Dikkat Eksikliği ve Hiperaktivite Bozukluğu (DEHB); Aşırı hareketlilik, dikkatsizlik ve dürtüsellik belirtileri ile ortaya çıkan bir psikiyatrik hastalıktır. Genetik yatkınlığın yanı sıra beynin ve nörokimyasal maddelerin dengesizliği ile ilgilidir.
Ana okul veya ilkokul çağında ailenin ve öğretmenlerin dikkatini çeker. Aslında zekası normal veya normalin üstünde de olabilir. Ancak arkadaşlarına göre belirgin bir başarısızlığı vardır.
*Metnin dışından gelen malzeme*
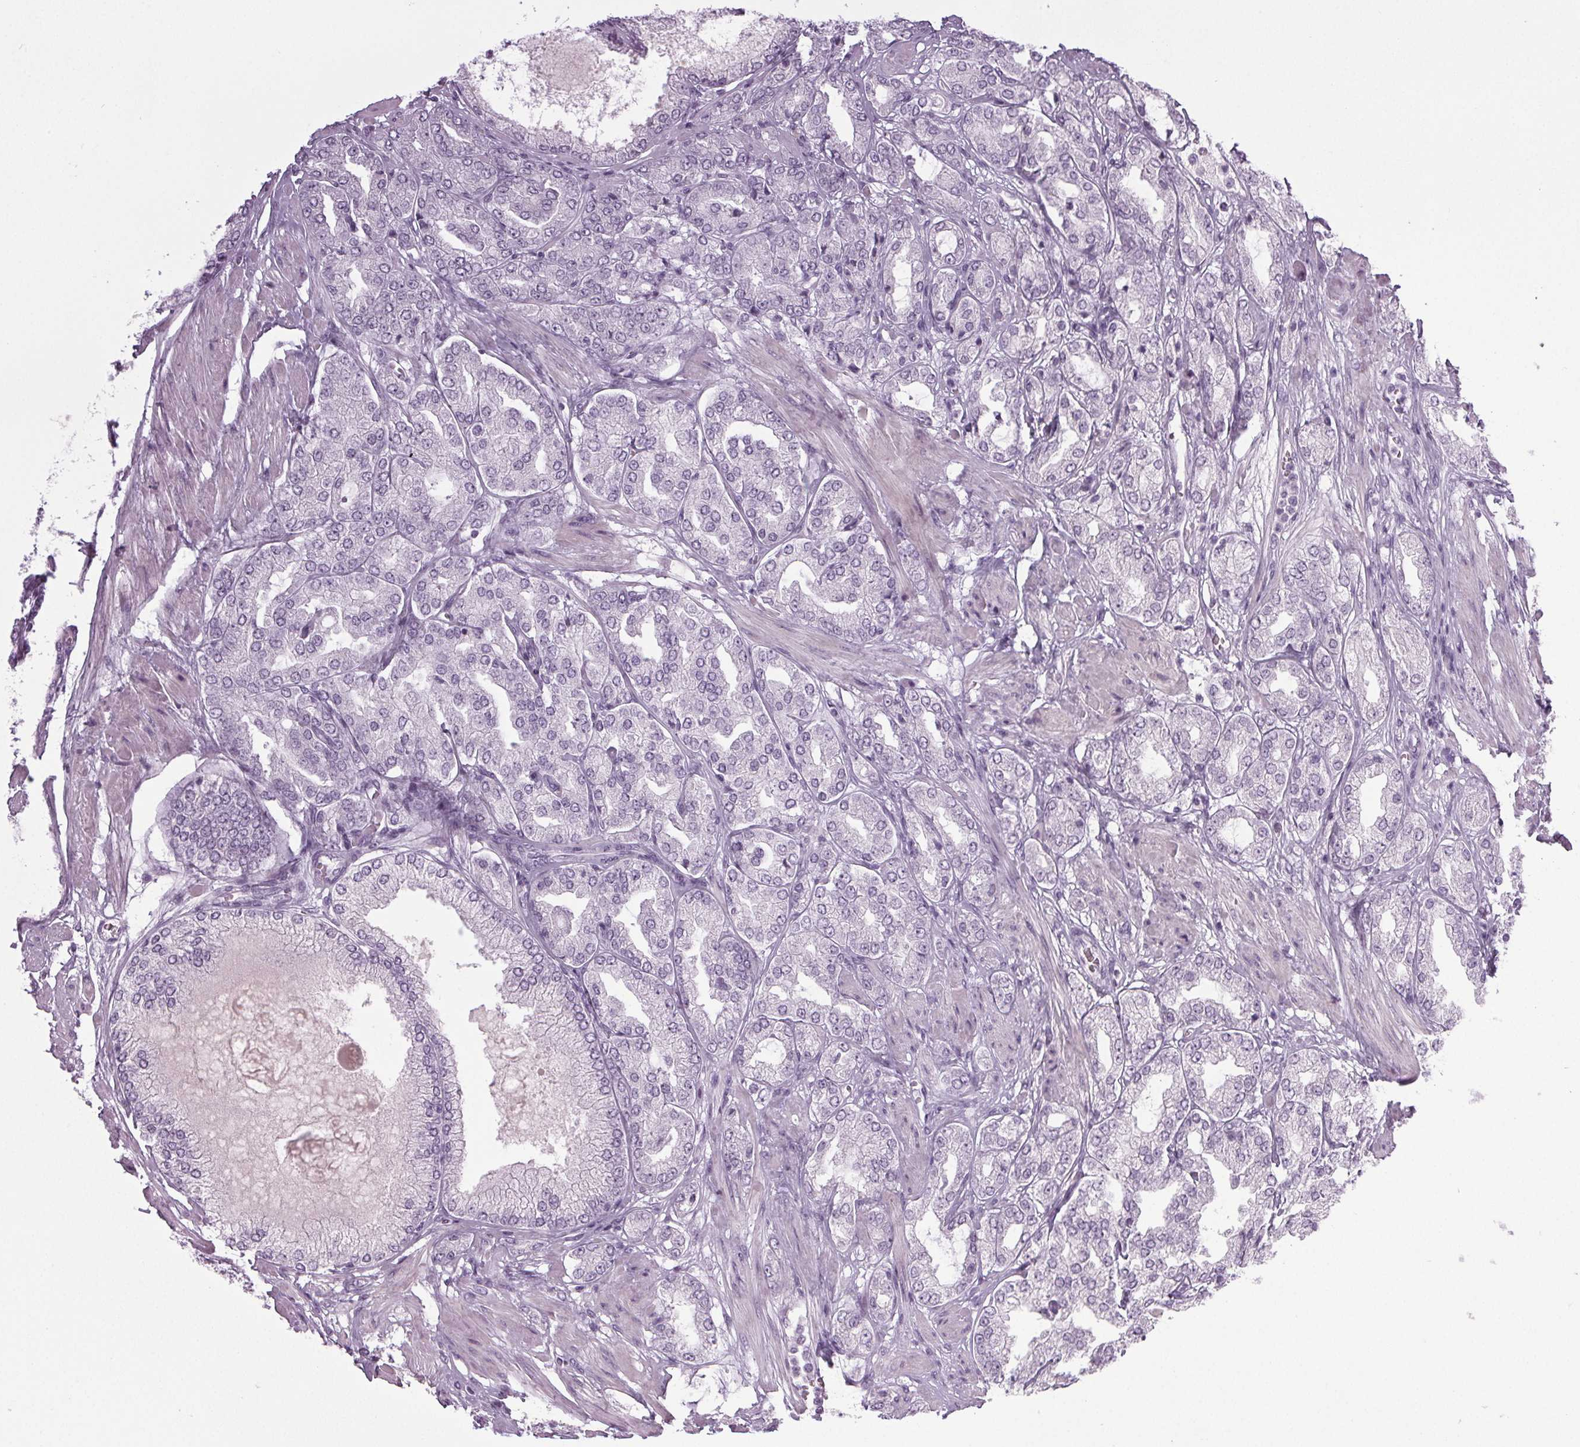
{"staining": {"intensity": "negative", "quantity": "none", "location": "none"}, "tissue": "prostate cancer", "cell_type": "Tumor cells", "image_type": "cancer", "snomed": [{"axis": "morphology", "description": "Adenocarcinoma, High grade"}, {"axis": "topography", "description": "Prostate"}], "caption": "This is a image of immunohistochemistry staining of prostate adenocarcinoma (high-grade), which shows no expression in tumor cells. Nuclei are stained in blue.", "gene": "IGF2BP1", "patient": {"sex": "male", "age": 68}}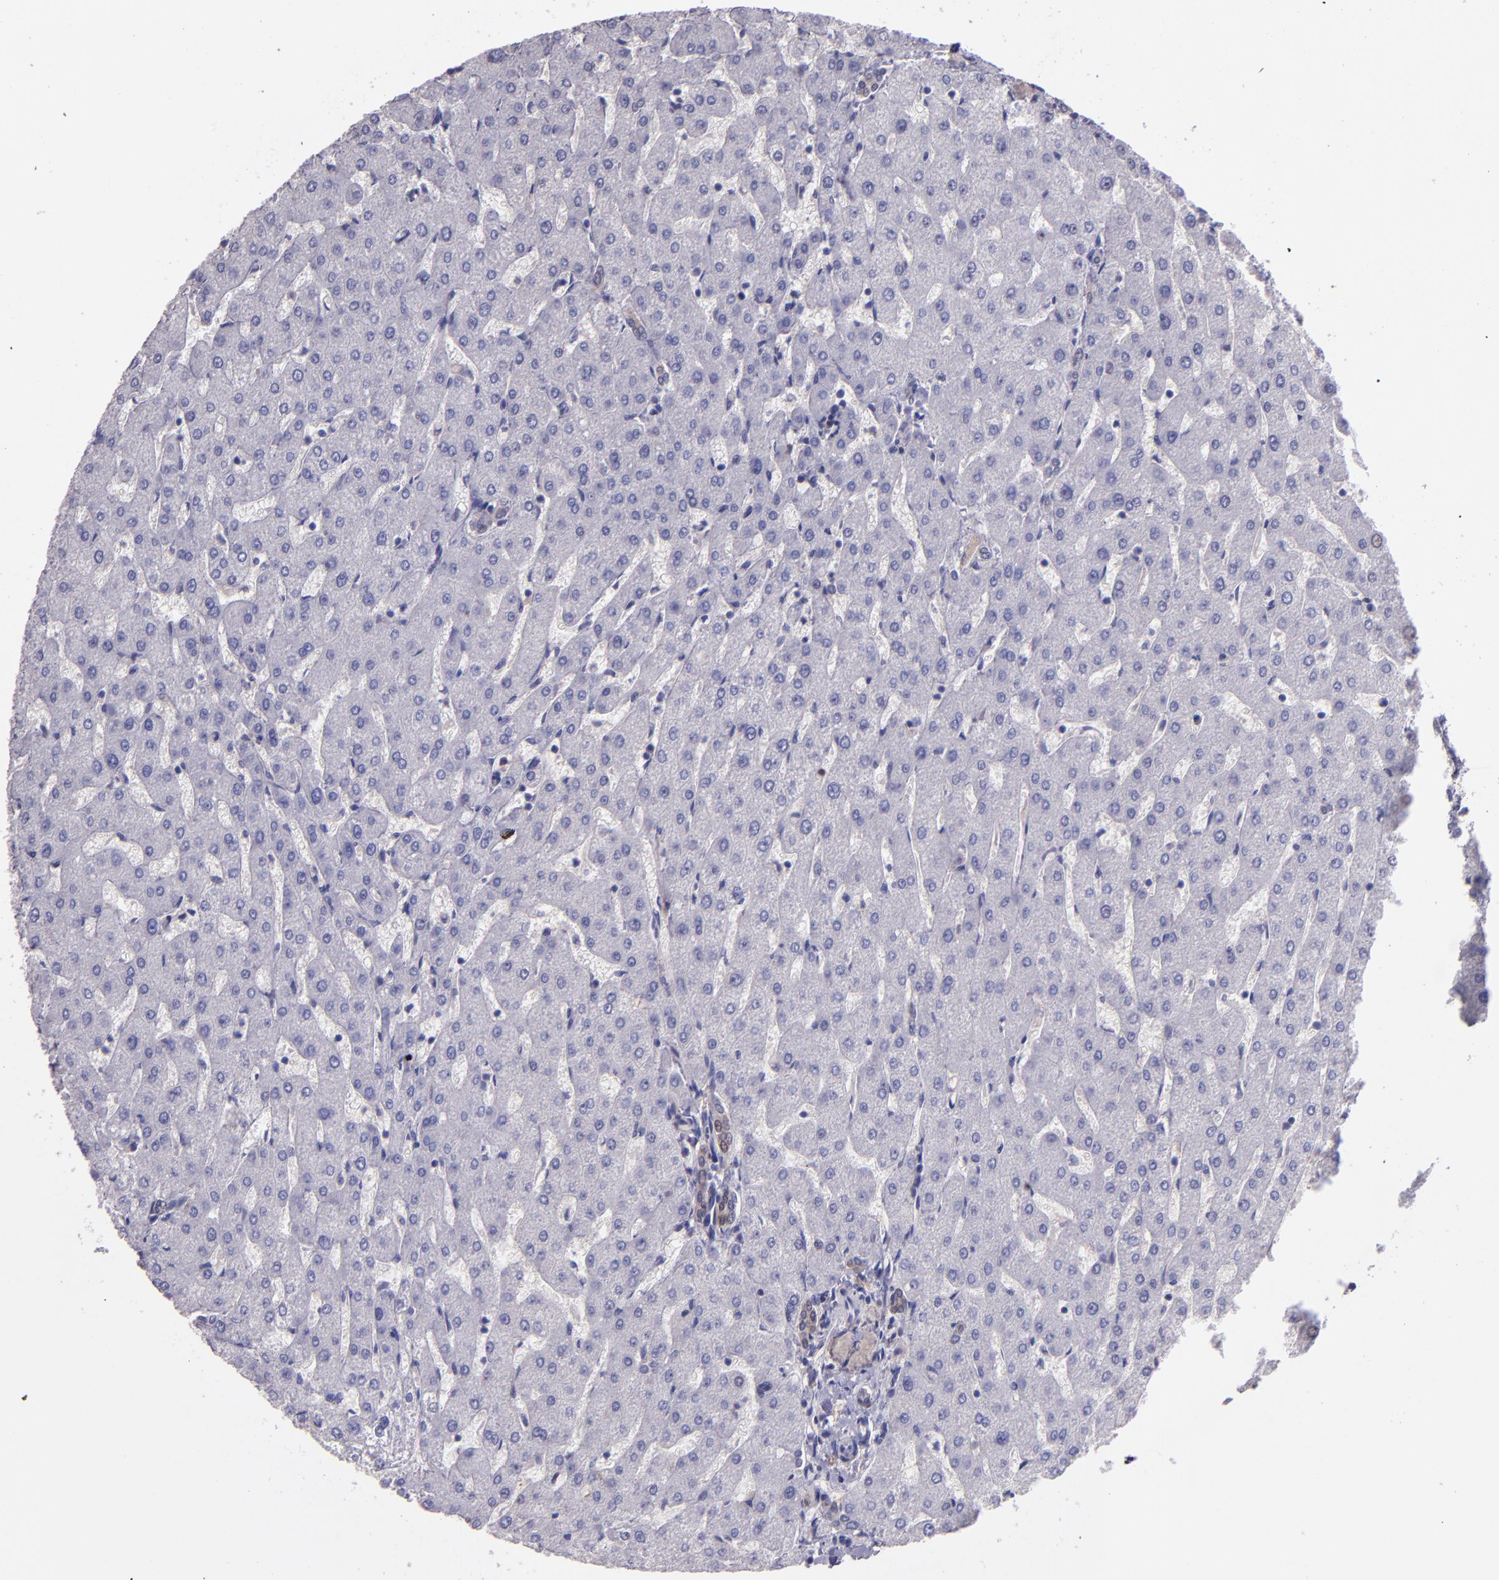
{"staining": {"intensity": "moderate", "quantity": ">75%", "location": "cytoplasmic/membranous"}, "tissue": "liver", "cell_type": "Cholangiocytes", "image_type": "normal", "snomed": [{"axis": "morphology", "description": "Normal tissue, NOS"}, {"axis": "topography", "description": "Liver"}], "caption": "High-power microscopy captured an immunohistochemistry (IHC) micrograph of unremarkable liver, revealing moderate cytoplasmic/membranous positivity in about >75% of cholangiocytes. Ihc stains the protein of interest in brown and the nuclei are stained blue.", "gene": "PAPPA", "patient": {"sex": "male", "age": 67}}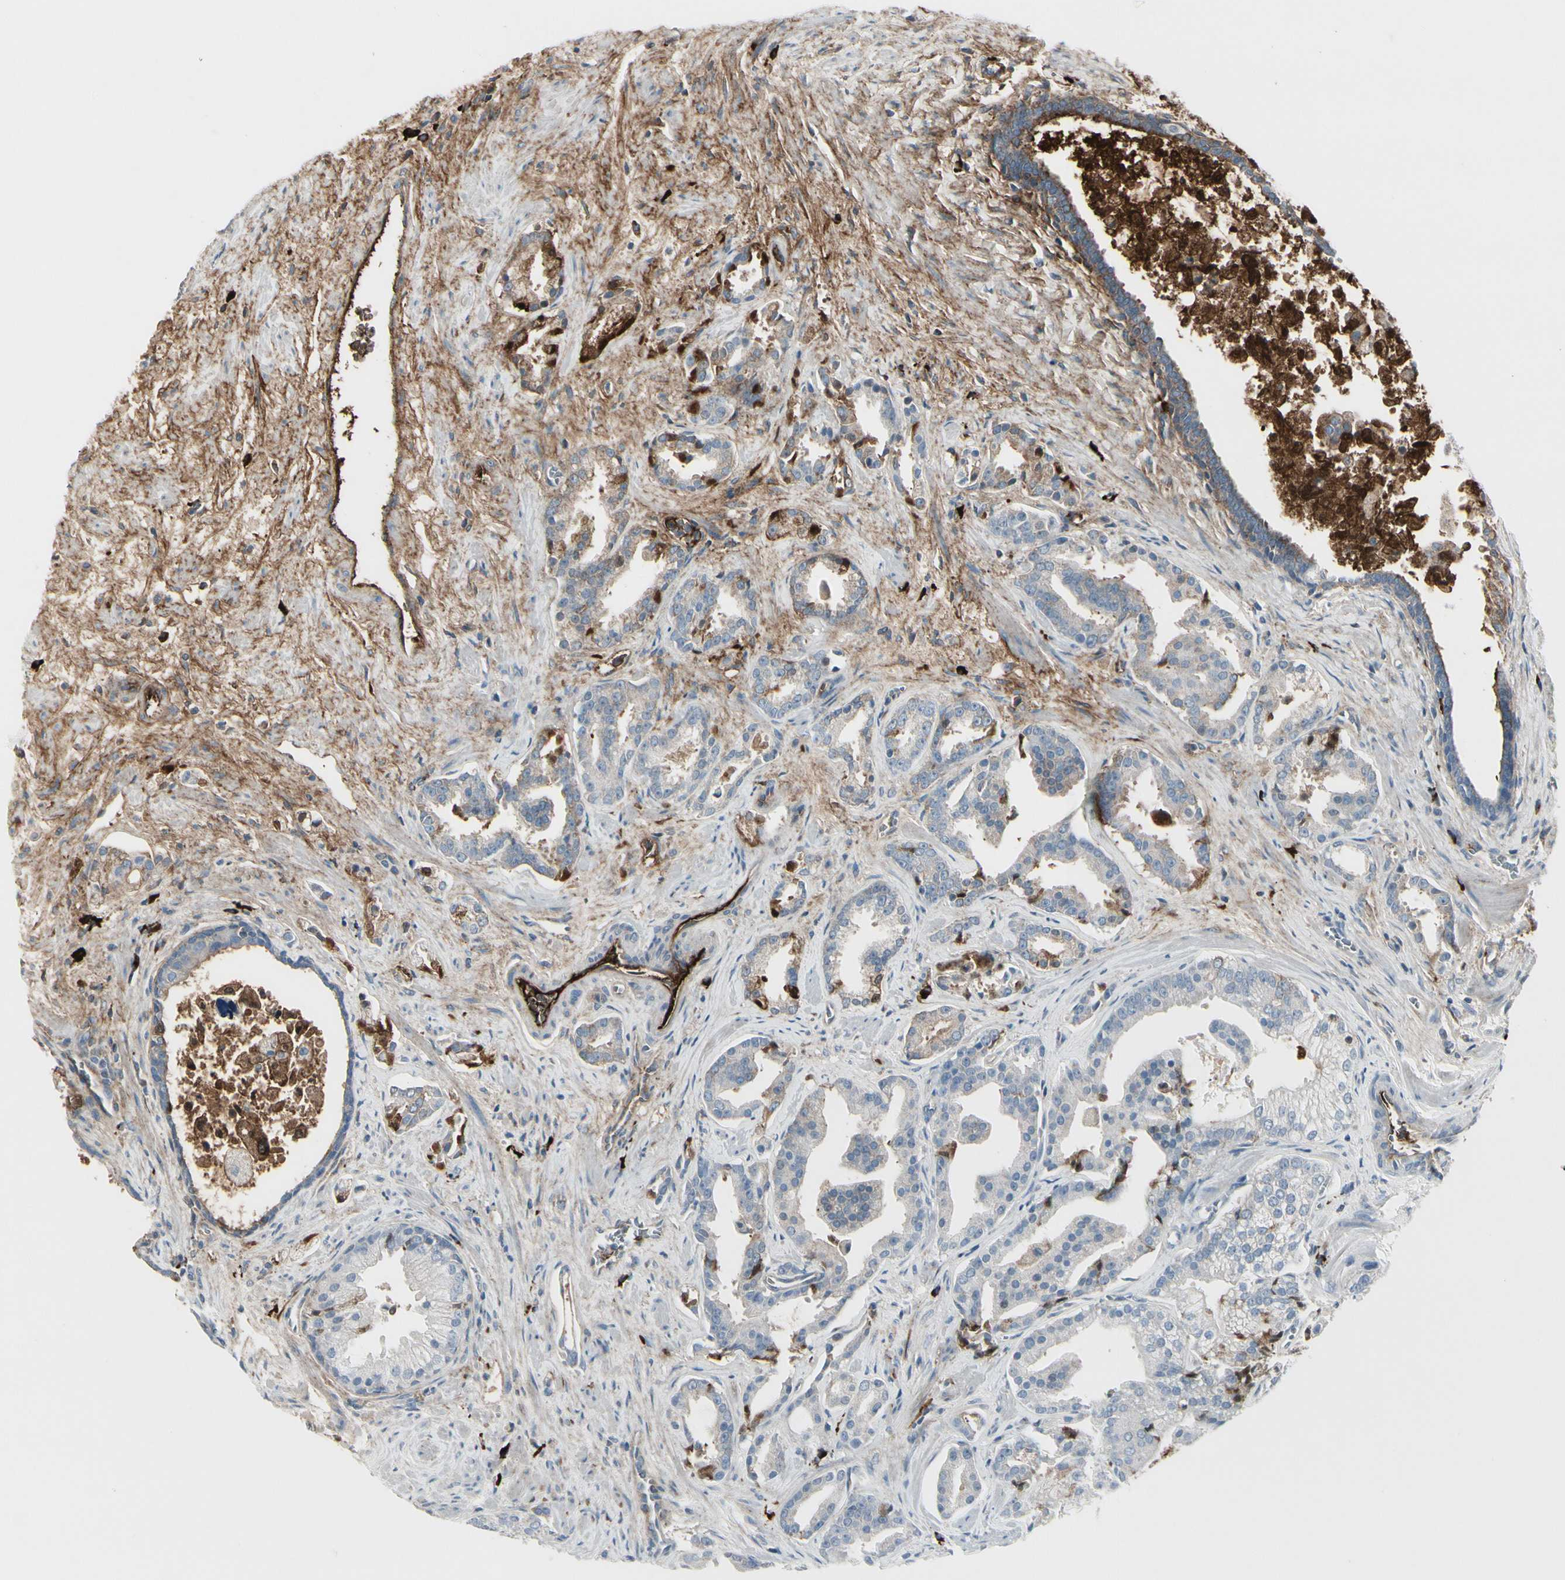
{"staining": {"intensity": "moderate", "quantity": "<25%", "location": "cytoplasmic/membranous,nuclear"}, "tissue": "prostate cancer", "cell_type": "Tumor cells", "image_type": "cancer", "snomed": [{"axis": "morphology", "description": "Adenocarcinoma, High grade"}, {"axis": "topography", "description": "Prostate"}], "caption": "Human prostate cancer (adenocarcinoma (high-grade)) stained with a protein marker exhibits moderate staining in tumor cells.", "gene": "IGHG1", "patient": {"sex": "male", "age": 67}}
Hatalı bir şekilde geri zekalı diye damgalanabilir. Ders çalışmadığı ve çalıştırmadığı için hem öğretmenler hem de arkadaşları tarafından itelenir. Söz dinleme sorunu nedeniyle aile tarafından hırpalanabilir. Bu nedenle dayak yiyen çok çocuk vardır.
Beynin çalışmasını düzenleyen esas tedavi kırmızı reçete ile alınan bazı ilaçlardır. Bu ilaçlar mutlaka kullanılmalıdır. Ne yazık ki birçok anne-baba "ya bu ilaçlar çocuğumun beynini bozarsa" diye bir düşünce ile tedaviyi aksatabiliyorlar. Ayrıca sağda solda bir şey bilmeyen ama bilmediğini de bilmeyen insanların akıl vermesi sonucu anne-babaların tedaviyi kesmeleri çok sık olabiliyor. Elbette bu çok yanlıştır. Ve de aslında anne-babaların tedaviyi kesmeye hakları da yoktur. Şöyle düşünün çocuğunuzun ayağı kırılsa; Anne-baba "ben alçıya karşıyım" diyerek ayağın alçıya alınmasına engel olabilir mi? Elbette anne-baba alçıya alınmasına nasıl engel olamazsa DEHB'nin tedavisine de engel olamaz, olmamalıdır.
DEHB çok sıklıkla şımarıklık, aile terbiye bozukluğu ve hatta depresyon ile karıştırılabilir. Eğer teşhis ve tedaviden endişe ediliyorsa başka bir uzmana danışılmalıdır. Bu rahatsızlık aslında özel olarak çocuk ve ergen psikiyatristlerinin veya gerektiğinde genel psikiyatristlerin tedavi edebileceği bir sorundur.
Bu ve benzeri konularda Yard. Doç. Dr. Neslim G.Doksat'ın yazdığı Anne Babalar için Başucu Kitabı'nı kuvvetle tavsiye ederim.